Paillette suivait les courants, attentive.
— Là, l'eau circule bien. C'est bon signe.
Enfin, Barnabé s'arrêta devant le dernier hublot, tout près de la poupe. Il posa son crayon avec un petit geste solennel.
— Soixante-douze, annonça-t-il. Soixante-douze hublots.
Il laissa le nombre résonner dans sa tête, comme une note juste. Puis il regarda autour de lui. La mer était claire. On voyait loin, jusqu'aux herbiers qui ondulaient comme des draps propres au soleil. Des bancs de poissons dessinaient des virgules d'argent. Une tortue passait, tranquille, saluant de la nageoire.
Barnabé se tourna vers ses amis.
— Merci. Sans vous, je n'aurais compté que des hublots dans une eau triste. Avec vous, j'ai compté… et on a soigné la mer.

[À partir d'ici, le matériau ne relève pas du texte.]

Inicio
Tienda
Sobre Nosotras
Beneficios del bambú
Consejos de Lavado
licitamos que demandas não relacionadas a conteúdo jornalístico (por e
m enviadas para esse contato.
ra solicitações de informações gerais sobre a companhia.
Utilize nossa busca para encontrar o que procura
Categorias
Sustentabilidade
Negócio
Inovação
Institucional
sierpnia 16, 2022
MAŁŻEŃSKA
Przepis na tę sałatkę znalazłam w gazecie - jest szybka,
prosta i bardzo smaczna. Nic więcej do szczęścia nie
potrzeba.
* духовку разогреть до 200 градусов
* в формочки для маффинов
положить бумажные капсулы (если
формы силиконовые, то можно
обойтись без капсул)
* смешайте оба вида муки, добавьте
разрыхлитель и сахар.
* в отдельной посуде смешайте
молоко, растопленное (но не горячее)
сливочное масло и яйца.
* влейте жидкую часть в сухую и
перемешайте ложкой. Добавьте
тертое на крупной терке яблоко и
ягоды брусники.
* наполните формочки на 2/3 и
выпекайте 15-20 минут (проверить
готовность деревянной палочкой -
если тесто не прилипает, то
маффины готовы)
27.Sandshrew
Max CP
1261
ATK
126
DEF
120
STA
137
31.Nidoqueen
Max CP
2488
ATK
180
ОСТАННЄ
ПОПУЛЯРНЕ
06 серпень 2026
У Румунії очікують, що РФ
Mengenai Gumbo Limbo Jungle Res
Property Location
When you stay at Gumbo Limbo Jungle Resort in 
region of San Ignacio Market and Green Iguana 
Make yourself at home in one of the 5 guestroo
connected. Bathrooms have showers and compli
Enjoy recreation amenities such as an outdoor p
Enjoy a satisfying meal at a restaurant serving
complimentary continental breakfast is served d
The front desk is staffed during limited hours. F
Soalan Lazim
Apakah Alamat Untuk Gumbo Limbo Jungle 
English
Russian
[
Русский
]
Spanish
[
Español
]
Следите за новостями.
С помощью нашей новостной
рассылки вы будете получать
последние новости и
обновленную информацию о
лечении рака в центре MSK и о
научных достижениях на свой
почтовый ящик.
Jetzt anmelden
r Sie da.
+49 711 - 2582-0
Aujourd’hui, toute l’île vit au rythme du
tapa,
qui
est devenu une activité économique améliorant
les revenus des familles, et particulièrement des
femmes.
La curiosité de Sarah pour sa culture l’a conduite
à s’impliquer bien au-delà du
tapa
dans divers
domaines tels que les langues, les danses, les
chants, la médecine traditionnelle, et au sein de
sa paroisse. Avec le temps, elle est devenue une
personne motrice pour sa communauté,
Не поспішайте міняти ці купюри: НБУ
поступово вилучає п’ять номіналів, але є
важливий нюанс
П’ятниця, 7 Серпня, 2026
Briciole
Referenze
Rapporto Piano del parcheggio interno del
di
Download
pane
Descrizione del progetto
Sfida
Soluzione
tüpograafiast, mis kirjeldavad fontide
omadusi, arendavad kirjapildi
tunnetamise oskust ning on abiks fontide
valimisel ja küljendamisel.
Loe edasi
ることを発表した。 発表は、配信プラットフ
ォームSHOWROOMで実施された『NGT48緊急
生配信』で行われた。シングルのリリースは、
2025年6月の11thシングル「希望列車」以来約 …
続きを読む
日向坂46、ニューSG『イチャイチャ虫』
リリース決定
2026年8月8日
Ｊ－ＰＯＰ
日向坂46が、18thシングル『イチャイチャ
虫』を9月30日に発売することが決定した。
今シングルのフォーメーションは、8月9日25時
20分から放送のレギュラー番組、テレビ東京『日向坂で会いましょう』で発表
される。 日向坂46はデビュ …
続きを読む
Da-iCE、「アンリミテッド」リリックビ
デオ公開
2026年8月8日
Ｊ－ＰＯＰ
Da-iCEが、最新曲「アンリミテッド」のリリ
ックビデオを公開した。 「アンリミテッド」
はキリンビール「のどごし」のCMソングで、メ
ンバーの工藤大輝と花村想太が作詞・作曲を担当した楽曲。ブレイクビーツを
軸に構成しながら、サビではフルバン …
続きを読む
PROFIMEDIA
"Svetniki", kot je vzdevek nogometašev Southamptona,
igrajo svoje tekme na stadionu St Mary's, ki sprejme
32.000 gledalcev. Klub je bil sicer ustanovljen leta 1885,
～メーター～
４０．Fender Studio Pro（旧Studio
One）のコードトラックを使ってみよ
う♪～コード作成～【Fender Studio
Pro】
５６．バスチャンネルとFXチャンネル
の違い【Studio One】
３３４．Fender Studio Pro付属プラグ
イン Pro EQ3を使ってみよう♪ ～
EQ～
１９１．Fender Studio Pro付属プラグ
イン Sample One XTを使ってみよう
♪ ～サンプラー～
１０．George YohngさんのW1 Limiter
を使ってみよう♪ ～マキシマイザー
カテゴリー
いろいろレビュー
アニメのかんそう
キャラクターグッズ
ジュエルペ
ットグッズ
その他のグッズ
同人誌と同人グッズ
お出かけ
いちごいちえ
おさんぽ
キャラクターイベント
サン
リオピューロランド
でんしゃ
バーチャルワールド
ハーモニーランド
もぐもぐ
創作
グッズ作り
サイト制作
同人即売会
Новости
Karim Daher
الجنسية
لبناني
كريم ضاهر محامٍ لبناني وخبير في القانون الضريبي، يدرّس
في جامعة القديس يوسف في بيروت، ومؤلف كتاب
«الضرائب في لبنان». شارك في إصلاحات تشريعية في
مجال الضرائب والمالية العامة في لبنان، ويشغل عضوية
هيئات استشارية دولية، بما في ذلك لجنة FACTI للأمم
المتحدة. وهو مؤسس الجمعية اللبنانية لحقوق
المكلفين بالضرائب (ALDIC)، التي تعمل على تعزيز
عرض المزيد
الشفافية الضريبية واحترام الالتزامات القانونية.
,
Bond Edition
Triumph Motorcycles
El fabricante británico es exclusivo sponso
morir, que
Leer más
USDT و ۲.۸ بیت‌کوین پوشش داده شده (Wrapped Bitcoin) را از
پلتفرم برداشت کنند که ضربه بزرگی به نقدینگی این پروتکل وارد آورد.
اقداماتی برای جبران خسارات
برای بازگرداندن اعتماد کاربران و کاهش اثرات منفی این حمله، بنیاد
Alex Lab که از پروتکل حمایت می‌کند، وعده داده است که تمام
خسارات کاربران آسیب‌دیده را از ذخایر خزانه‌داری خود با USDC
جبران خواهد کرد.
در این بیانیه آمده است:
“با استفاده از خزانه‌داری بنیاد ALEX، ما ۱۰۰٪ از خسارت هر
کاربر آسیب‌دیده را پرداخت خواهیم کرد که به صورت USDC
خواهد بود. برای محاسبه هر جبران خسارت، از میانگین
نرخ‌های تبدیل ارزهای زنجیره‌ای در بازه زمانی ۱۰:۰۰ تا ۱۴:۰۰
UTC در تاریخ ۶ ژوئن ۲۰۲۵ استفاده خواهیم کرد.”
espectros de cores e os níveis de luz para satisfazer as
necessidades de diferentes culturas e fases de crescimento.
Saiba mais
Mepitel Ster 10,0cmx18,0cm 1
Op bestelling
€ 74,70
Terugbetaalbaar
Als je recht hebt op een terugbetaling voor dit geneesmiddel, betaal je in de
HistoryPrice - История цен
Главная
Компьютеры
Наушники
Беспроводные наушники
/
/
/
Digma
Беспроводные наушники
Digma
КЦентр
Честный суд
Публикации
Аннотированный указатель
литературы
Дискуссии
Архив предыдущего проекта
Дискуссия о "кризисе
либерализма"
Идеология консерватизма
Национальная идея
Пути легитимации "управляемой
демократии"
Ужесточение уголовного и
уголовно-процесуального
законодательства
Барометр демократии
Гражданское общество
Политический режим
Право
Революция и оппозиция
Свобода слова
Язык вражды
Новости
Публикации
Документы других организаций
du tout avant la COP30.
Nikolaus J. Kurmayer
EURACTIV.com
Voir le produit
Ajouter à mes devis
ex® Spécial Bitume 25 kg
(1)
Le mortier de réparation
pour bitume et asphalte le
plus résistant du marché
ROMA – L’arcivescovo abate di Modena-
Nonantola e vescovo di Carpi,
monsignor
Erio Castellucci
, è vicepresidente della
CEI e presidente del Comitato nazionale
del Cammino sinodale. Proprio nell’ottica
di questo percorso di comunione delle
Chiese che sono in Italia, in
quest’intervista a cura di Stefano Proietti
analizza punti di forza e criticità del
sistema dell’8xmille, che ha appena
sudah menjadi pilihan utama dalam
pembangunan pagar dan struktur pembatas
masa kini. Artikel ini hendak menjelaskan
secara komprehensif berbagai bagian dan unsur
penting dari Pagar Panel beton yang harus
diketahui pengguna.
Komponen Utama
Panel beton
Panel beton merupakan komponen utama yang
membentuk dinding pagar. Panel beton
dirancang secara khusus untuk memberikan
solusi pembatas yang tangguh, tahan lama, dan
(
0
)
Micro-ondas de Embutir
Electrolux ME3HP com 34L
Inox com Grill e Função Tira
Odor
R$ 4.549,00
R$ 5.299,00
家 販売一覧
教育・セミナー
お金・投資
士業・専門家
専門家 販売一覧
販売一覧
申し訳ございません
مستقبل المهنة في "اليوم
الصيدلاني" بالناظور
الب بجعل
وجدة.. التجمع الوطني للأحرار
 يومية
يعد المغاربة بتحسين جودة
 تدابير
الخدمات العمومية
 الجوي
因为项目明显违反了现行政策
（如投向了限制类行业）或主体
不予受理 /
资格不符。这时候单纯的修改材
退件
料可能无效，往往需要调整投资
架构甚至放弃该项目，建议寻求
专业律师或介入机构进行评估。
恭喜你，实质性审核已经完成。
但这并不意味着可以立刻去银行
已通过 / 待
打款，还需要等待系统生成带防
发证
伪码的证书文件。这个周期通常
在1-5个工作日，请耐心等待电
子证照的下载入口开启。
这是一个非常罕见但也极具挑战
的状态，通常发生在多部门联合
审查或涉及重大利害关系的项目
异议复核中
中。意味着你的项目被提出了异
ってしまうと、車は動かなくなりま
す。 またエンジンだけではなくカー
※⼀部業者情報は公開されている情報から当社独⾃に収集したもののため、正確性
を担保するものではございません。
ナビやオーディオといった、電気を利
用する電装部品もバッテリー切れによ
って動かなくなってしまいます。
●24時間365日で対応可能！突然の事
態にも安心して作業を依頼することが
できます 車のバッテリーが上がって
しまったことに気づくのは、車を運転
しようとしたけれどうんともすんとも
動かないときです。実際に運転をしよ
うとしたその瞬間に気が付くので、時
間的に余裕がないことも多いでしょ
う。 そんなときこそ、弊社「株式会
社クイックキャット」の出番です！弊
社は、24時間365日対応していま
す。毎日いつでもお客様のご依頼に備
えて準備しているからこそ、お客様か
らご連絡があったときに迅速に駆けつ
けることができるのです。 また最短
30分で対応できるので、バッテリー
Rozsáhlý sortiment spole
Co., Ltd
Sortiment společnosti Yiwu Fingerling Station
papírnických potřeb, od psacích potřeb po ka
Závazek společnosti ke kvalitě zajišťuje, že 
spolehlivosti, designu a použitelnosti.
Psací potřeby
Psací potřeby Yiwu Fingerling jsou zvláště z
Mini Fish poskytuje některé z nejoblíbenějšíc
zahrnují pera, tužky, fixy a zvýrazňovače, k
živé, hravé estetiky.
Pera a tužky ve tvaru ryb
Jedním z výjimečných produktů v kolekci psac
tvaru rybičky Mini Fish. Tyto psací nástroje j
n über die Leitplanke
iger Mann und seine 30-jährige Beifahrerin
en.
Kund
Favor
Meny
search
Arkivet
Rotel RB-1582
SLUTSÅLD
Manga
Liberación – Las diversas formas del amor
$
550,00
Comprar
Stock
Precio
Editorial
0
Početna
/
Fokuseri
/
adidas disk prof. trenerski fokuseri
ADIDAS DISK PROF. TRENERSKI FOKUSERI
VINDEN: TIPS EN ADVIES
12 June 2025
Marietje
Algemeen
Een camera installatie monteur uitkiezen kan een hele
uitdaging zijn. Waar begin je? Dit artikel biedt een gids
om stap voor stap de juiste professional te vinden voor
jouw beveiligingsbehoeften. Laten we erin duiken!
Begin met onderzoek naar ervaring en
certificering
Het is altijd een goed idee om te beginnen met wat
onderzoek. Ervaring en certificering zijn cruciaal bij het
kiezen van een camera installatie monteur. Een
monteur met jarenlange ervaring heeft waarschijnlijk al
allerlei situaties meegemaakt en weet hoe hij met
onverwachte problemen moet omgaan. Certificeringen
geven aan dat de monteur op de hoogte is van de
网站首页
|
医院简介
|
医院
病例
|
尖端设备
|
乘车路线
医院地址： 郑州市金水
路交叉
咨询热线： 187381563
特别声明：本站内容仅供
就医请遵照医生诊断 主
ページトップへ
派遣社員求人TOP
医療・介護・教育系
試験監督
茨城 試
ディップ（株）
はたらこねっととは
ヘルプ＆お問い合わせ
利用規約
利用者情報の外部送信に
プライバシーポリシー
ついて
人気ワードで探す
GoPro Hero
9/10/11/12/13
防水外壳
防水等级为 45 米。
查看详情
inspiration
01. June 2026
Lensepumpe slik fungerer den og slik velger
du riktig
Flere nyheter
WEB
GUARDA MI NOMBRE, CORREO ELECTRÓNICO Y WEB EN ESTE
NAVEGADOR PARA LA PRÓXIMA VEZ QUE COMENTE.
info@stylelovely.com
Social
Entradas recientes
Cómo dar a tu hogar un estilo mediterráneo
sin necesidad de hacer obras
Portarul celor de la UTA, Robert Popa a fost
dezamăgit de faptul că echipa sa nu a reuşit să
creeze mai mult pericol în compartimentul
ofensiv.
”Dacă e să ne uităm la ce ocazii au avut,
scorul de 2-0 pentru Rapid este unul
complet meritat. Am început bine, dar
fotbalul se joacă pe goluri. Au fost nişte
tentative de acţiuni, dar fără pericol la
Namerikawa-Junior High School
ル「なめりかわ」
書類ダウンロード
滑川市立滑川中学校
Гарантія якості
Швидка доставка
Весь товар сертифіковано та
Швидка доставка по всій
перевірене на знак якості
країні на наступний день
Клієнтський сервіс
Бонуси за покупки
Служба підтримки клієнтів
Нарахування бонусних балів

Paillette répondit en faisant une boucle autour de lui.
— Et toi, sans ton idée de compter pour rester calme, on se serait peut-être emmêlés.
Violette posa un bras sur l'épaule de Barnabé, doucement.
— Le courage, ce n'est pas foncer. C'est avancer, même quand on a peur, en choisissant bien.
Capucin hocha la tête, important.
— Et l'intelligence, c'est demander de l'aide. Même quand on est un ours.
Barnabé rit, un rire qui fit monter des bulles rondes.
— Alors je suis un ours chanceux.
Ils remontèrent vers la surface, ensemble, au milieu d'une eau redevenue transparente. Là-haut, la lumière du soir descendait comme une couverture dorée. Et la baie des Algues-Étoiles, enfin, respirait clair.